Third, with its purchase of UMass Memorial Laboratories, Quest Diagnostics has removed its toughest competitor in the mid-Massachusetts region. Over the past 15 years, much of the specimen volume and revenue that fueled the growth of the UMass outreach lab came from former clients of Quest Diagnostics.
Fourth, both UMMHC and Quest Diagnostics indicate that the door is open for further collaboration between the two organizations. In the coming age of accountable care organizations (ACO), Quest Diagnostics may have found a way to be included in the provider team that makes up any future ACOs that involve UMMHC.
Fifth, this deal creates an opportunity to Quest Diagnostics to use its low-cost advantage to secure the lab testing business it is buying, while leveraging its economies of scale to win additional specimen volume throughout the region. In its press release, Quest Diagnostics mentioned “lowest cost delivery model” as one benefit that would accrue because of its future collaboration with UMMHC.
Not Likely to Be Opposed by Anti-Trust Regulators
One interesting aspect of this transaction is whether any anti-trust considerations will come into play. Across New England, Quest Diagnostics has held a significant share of the market for the lab test referrals from office-based physicians. Laboratory Corporation of America (NYSE: LH) has not made major inroads in this region.

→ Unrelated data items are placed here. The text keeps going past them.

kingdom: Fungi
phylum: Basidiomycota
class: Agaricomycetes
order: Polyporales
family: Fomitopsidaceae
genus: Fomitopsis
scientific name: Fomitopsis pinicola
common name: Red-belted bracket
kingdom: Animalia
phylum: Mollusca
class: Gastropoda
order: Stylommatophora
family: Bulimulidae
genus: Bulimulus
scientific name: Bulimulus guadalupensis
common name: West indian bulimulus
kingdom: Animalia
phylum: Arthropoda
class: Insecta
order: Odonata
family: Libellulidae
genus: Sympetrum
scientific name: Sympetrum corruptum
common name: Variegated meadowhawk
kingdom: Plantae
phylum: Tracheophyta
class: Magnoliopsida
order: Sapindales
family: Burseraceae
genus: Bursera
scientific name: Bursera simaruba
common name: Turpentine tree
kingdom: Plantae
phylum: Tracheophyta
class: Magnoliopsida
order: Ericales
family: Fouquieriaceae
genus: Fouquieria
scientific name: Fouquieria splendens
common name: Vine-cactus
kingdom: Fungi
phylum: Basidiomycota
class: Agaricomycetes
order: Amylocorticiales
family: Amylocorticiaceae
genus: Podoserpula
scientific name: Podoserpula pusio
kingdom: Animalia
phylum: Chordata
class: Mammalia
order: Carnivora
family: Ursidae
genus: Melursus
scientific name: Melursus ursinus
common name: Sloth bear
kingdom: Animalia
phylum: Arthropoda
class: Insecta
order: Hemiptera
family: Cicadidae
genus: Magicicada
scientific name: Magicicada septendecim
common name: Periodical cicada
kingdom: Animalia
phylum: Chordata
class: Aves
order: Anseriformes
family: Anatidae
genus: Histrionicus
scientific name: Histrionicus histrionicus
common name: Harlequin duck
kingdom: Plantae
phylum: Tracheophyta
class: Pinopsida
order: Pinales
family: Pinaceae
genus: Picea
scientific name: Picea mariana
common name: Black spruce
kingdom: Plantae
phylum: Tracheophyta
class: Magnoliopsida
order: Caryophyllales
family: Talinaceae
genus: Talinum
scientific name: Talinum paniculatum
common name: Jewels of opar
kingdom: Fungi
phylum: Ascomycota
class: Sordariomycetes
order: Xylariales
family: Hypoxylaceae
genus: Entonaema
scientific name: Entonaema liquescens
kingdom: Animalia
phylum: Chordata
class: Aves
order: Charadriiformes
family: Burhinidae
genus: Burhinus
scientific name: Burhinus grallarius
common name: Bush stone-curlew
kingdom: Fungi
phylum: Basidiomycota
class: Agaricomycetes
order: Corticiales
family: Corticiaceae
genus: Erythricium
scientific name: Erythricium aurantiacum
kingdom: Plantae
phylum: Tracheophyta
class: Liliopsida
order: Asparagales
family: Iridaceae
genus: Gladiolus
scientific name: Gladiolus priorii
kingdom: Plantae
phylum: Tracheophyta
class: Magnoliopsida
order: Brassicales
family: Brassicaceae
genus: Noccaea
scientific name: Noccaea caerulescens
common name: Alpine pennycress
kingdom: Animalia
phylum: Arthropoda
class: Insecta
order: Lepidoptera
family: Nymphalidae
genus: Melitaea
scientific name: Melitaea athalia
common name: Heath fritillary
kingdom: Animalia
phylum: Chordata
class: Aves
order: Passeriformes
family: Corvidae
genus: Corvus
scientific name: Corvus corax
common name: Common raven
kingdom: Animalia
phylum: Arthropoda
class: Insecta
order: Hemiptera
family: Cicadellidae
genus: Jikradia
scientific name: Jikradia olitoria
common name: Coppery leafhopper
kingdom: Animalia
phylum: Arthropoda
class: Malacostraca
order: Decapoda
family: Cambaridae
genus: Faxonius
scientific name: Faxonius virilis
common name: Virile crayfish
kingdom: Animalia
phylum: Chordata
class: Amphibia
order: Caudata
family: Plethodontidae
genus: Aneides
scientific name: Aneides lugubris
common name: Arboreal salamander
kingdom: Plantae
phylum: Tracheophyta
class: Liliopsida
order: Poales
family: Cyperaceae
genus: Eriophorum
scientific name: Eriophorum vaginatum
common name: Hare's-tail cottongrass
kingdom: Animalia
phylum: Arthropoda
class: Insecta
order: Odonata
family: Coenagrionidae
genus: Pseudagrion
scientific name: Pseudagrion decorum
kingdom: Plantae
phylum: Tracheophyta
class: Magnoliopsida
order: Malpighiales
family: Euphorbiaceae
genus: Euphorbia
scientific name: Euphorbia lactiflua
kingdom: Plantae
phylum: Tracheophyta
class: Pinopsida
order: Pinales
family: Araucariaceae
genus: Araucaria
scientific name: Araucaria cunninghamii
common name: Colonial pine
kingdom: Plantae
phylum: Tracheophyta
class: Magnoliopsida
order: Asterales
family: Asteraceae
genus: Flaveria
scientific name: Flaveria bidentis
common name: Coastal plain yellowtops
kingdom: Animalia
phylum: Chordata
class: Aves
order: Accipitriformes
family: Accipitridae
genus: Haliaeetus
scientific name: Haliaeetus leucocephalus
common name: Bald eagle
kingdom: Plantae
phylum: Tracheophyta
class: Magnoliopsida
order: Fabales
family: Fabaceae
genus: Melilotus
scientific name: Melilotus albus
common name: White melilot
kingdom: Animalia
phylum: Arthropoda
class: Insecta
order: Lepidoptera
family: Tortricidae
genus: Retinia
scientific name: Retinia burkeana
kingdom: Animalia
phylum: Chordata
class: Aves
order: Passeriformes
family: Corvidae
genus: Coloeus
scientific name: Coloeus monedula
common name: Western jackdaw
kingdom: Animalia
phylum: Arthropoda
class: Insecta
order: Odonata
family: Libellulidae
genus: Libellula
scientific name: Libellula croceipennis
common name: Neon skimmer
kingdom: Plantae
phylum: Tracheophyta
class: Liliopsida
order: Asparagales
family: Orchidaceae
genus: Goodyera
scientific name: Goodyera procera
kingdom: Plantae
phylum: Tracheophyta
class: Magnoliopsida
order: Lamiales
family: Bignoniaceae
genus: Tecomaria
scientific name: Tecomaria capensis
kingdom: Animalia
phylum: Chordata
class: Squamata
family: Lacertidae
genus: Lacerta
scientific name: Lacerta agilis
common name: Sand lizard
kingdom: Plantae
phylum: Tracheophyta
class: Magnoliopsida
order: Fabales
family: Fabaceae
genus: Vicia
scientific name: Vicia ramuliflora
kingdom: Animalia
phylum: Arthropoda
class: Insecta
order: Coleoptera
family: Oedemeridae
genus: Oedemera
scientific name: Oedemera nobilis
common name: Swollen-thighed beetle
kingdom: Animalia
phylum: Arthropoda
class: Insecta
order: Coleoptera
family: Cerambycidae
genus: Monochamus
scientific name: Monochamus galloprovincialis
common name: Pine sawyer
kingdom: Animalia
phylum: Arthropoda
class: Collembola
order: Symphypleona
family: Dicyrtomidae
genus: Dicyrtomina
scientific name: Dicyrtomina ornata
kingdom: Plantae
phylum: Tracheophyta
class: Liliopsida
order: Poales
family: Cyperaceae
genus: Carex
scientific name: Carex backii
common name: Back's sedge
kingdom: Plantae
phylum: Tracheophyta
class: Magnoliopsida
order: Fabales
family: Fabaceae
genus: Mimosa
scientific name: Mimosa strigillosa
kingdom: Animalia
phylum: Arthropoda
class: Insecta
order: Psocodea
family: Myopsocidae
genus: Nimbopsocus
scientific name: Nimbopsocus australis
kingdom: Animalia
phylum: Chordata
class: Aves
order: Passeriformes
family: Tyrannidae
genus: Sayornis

And, as noted above, UMass Memorial Laboratories had carved a sizeable share of the central Massachusetts market for itself over the past fifteen years that will new shift to Quest Diagnostics.
Historically, the Department of Justice and the Federal Trade Commission have seldom challenged a laboratory acquisition announced by any of the nation’s larger clinical laboratory companies on anti-trust grounds. However, that could change anytime anti-trust regulators decide that market concentration has reached unacceptable levels.
What is true is about the acquisition of UMass Memorial Laboratories is that, in a pattern that is different from recent years, Quest Diagnostics was willing to outbid other interested buyers for what is one of the few remaining sizeable independent clinical laboratory organizations. In that regard, it may be that Rusckowski has set his first marker on the table to serve notice that, going forward, the lab marketplace will see a very different Quest Diagnostics, compared to recent years.